QUESTIONS TO ANSWER:
1) According to the patch, why did the l2tp code's fallback to the UDP functions never actually work?
2) Please copy the patch word for word, beginning at the words "DivestOS/Patches/Linux_CVEs/CVE-2014-4943/ANY/0.patch" and stopping after "an inet socket.".

EXTRACTED TEXT:
_____

DivestOS/Patches/Linux_CVEs/CVE-2014-4943/ANY/0.patch

52 lines
1.8 KiB
Diff
Raw Normal View History

From 3cf521f7dc87c031617fd47e4b7aa2593c2f3daf Mon Sep 17 00:00:00 2001
From: Sasha Levin <sasha.levin@oracle.com>
Date: Mon, 14 Jul 2014 17:02:31 -0700
Subject: [PATCH] net/l2tp: don't fall back on UDP [get|set]sockopt
The l2tp [get|set]sockopt() code has fallen back to the UDP functions
for socket option levels != SOL_PPPOL2TP since day one, but that has
never actually worked, since the l2tp socket isn't an inet socket.
As David Miller points out:
"If we wanted this to work, it'd have to look up the tunnel and then
use tunnel->sk, but I wonder how useful that would be"
Since this can never have worked so nobody could possibly have depended
on that functionality, just remove the broken code and return -EINVAL.

_____

ENTRIES SUPPLIED:
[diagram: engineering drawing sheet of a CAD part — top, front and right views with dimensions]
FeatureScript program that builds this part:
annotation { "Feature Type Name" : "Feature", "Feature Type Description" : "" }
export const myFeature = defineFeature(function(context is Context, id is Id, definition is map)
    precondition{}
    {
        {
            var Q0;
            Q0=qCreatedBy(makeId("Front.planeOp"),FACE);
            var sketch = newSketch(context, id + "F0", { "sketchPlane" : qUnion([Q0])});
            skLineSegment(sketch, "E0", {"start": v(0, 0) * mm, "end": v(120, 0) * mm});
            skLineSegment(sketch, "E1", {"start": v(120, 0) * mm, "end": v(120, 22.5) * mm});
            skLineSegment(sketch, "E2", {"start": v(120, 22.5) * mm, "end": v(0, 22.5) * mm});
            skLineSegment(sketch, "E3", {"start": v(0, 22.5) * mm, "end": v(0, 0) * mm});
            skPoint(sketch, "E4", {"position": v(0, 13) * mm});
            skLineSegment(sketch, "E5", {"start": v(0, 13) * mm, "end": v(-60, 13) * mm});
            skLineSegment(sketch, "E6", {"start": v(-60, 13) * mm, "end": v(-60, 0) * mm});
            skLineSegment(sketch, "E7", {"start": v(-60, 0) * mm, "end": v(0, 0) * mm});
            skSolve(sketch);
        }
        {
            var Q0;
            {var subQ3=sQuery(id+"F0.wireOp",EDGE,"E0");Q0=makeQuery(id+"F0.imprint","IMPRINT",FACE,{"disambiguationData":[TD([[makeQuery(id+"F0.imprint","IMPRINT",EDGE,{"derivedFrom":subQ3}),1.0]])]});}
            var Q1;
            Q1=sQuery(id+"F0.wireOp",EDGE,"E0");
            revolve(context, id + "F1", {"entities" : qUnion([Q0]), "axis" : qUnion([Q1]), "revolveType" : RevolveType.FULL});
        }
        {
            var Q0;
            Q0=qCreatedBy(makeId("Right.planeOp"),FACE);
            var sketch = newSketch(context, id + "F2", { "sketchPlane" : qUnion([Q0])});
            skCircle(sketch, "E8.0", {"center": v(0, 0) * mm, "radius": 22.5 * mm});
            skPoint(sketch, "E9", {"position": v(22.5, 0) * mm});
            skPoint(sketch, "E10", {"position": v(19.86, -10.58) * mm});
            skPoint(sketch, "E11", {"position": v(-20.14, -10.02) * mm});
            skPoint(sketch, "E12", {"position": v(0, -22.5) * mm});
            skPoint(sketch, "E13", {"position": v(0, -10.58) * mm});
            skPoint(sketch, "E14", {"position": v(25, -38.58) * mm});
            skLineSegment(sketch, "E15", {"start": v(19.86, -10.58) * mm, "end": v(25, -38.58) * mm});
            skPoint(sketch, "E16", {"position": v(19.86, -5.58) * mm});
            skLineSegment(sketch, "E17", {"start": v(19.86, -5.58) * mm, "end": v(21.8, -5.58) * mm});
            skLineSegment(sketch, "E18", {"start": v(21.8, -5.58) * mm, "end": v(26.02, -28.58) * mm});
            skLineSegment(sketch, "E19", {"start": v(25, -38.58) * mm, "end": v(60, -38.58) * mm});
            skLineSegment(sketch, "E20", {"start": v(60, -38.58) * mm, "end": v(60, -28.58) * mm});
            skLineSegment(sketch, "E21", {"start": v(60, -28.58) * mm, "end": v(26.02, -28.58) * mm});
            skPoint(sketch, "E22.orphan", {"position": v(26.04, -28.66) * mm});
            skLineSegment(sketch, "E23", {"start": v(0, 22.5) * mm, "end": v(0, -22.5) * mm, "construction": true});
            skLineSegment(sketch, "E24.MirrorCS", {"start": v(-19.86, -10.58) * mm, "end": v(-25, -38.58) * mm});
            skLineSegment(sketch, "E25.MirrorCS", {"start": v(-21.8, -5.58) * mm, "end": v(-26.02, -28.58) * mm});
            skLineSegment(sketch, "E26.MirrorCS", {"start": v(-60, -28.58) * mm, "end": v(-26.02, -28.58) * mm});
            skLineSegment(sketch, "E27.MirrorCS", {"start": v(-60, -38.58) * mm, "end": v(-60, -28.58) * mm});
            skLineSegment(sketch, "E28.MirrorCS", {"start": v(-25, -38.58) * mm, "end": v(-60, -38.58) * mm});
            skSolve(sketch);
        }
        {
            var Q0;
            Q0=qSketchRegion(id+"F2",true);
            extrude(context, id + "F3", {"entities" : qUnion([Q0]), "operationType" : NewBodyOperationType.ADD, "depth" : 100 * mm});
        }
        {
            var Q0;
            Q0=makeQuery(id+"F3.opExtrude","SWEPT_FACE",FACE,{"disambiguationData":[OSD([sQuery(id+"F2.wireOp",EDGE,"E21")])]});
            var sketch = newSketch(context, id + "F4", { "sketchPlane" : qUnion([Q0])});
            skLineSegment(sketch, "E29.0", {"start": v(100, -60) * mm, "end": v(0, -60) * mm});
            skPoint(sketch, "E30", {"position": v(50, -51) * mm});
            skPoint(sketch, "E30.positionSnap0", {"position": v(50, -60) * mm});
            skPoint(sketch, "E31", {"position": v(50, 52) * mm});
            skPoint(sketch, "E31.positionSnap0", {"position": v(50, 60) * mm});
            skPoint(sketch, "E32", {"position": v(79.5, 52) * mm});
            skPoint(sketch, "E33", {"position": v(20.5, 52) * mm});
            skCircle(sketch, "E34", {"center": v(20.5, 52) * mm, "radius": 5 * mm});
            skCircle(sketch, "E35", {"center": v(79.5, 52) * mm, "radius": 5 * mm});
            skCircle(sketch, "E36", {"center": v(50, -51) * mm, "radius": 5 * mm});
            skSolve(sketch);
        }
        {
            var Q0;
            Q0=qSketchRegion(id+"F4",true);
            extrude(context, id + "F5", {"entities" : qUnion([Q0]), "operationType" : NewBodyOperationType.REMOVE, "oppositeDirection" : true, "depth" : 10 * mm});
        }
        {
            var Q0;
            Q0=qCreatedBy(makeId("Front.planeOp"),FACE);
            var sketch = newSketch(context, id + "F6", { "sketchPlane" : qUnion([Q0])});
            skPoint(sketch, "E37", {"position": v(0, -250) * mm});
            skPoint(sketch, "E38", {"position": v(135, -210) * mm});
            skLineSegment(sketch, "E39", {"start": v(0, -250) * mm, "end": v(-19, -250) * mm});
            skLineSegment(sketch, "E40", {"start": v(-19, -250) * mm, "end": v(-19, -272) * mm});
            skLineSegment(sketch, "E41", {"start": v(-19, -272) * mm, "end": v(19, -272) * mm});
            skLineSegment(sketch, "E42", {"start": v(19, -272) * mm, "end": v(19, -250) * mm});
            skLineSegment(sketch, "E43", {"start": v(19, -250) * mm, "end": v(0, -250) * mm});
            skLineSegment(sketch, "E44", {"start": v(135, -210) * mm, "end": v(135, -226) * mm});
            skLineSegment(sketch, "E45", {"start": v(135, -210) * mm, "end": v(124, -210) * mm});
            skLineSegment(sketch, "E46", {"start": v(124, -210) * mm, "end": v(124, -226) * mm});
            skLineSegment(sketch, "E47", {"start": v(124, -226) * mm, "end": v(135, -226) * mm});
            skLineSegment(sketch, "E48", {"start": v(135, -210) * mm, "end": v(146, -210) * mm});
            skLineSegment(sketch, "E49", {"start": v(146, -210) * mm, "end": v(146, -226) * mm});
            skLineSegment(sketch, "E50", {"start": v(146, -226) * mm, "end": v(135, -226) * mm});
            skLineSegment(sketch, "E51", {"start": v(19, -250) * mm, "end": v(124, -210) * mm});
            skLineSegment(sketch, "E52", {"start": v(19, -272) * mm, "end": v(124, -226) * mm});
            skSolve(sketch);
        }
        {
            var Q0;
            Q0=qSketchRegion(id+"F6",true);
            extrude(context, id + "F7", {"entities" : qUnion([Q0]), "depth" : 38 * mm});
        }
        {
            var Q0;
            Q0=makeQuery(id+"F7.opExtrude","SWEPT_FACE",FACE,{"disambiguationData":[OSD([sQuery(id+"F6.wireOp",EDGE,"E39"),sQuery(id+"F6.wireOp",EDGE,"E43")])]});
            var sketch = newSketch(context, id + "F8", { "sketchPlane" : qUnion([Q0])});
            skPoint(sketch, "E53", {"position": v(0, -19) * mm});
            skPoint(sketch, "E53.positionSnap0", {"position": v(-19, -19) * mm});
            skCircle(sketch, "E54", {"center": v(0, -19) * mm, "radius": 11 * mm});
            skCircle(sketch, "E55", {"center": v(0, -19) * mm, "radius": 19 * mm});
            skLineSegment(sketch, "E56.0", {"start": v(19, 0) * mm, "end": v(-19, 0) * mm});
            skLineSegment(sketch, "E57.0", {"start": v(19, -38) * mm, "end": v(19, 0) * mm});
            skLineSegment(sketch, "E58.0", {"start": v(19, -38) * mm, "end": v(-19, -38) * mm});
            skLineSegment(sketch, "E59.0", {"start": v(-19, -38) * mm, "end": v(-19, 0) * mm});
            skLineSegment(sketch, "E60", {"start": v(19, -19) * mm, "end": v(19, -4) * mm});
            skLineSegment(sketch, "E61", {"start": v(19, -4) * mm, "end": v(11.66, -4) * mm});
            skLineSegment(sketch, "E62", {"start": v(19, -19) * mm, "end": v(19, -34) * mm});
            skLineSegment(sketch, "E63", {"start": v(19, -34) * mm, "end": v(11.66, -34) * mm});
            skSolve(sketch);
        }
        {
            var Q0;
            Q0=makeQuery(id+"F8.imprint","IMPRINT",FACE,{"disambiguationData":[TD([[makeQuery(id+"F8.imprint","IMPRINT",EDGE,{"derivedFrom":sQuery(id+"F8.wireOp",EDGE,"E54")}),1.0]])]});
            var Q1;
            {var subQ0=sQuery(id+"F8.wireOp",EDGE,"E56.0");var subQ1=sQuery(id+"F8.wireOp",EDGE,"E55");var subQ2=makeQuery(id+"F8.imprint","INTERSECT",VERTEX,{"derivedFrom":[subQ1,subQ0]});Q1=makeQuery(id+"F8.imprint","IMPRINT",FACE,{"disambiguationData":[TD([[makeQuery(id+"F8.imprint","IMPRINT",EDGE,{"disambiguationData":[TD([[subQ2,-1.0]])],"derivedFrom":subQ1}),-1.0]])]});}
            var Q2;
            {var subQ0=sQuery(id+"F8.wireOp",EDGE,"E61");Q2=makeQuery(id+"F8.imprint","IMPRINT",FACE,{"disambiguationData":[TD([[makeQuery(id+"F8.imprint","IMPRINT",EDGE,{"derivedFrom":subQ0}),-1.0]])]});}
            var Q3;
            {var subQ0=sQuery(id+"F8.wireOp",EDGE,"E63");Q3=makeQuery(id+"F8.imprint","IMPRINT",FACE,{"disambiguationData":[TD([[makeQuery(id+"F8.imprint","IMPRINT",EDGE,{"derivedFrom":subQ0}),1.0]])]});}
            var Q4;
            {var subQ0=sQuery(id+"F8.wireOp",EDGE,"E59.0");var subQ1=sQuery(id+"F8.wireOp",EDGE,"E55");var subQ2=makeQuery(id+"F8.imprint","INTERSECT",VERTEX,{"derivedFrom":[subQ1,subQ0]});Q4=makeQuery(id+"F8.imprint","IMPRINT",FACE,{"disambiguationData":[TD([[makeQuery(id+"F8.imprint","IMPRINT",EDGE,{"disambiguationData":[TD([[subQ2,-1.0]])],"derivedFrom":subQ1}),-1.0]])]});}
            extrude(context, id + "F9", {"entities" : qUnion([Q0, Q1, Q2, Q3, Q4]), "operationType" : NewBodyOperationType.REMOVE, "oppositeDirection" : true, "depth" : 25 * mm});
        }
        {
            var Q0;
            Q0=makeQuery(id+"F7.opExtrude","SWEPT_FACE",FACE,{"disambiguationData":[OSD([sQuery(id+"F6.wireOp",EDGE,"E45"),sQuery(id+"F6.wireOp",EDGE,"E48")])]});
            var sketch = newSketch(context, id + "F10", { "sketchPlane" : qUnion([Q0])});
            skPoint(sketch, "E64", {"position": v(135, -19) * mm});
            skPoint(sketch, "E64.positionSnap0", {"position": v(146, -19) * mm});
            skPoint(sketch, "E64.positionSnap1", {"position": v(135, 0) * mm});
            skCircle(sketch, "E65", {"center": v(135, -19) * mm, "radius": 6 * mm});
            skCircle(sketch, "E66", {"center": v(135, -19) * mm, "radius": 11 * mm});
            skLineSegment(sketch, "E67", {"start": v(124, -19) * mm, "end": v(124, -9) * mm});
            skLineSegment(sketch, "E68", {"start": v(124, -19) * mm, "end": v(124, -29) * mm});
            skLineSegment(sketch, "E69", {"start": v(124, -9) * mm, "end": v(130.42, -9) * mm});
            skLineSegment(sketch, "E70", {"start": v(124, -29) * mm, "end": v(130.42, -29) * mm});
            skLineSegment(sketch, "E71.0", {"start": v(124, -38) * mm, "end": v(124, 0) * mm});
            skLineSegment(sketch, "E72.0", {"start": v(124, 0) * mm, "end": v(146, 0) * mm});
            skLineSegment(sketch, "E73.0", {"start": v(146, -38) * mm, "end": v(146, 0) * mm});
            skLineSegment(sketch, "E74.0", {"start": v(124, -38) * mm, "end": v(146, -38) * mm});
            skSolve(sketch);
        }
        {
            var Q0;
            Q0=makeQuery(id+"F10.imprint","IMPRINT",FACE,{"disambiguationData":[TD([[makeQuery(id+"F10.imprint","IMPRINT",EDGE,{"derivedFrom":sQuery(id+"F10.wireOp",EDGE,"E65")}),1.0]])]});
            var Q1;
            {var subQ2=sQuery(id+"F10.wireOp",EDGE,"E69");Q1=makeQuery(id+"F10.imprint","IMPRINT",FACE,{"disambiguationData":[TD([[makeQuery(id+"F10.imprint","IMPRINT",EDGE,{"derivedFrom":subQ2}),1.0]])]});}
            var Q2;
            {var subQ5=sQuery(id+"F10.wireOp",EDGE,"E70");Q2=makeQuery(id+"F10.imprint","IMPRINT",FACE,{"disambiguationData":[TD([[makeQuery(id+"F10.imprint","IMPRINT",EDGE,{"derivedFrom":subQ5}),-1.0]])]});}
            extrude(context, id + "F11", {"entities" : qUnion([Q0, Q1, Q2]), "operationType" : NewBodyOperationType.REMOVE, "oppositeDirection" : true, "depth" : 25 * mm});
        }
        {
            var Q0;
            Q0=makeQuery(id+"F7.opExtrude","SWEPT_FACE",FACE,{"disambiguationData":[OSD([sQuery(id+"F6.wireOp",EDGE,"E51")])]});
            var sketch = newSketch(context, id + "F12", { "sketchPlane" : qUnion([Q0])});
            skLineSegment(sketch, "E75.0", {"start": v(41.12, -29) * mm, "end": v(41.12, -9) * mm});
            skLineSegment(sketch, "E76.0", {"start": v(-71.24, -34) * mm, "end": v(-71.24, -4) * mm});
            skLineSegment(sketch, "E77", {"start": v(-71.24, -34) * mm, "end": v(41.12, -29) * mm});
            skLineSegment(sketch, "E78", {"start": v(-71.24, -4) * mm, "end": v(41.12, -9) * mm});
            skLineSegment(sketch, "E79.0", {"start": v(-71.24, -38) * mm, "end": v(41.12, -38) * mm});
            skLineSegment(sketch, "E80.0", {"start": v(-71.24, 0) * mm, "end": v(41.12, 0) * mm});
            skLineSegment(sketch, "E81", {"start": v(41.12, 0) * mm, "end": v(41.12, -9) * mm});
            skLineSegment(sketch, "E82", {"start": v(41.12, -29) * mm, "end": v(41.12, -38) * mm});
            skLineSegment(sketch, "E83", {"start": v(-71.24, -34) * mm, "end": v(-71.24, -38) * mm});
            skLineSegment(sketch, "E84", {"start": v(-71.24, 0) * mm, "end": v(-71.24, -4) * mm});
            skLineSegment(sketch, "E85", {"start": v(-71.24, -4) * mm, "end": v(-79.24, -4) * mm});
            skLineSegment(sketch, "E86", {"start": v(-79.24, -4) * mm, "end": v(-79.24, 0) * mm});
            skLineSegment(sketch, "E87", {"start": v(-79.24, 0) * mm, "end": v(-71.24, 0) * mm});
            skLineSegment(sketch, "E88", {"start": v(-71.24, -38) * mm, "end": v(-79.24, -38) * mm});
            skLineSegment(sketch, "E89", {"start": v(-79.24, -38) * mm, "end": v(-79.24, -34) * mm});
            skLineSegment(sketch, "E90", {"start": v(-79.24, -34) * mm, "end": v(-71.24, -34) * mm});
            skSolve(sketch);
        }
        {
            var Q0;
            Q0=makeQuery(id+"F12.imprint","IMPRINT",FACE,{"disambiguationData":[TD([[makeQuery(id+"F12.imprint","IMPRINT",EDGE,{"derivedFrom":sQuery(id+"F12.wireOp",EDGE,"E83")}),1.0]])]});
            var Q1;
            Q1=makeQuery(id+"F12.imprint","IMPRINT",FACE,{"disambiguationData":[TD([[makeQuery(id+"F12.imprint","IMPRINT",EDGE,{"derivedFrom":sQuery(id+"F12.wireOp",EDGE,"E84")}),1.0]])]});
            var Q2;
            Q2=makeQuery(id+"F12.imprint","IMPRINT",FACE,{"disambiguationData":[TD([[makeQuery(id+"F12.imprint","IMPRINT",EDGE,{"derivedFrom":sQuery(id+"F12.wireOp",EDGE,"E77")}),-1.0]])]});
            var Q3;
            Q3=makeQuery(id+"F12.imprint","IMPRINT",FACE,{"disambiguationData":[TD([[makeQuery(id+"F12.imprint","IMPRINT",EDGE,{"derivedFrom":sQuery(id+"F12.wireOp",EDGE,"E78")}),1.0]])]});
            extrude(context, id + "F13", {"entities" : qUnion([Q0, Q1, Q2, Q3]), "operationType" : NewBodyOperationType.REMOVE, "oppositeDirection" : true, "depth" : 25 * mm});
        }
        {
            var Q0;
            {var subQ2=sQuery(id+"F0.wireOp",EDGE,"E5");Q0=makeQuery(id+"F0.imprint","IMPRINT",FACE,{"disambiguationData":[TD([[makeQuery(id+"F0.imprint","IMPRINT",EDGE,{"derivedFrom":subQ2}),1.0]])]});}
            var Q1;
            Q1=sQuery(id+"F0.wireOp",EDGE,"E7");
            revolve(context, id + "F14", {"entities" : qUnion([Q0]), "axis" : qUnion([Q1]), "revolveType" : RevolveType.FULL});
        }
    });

_____

TASK-BY-TASK RESULTS:
1) It never worked because the l2tp socket isn't an inet socket.

2)
DivestOS/Patches/Linux_CVEs/CVE-2014-4943/ANY/0.patch

52 lines
1.8 KiB
Diff
Raw Normal View History

From 3cf521f7dc87c031617fd47e4b7aa2593c2f3daf Mon Sep 17 00:00:00 2001
From: Sasha Levin <sasha.levin@oracle.com>
Date: Mon, 14 Jul 2014 17:02:31 -0700
Subject: [PATCH] net/l2tp: don't fall back on UDP [get|set]sockopt
The l2tp [get|set]sockopt() code has fallen back to the UDP functions
for socket option levels != SOL_PPPOL2TP since day one, but that has
never actually worked, since the l2tp socket isn't an inet socket.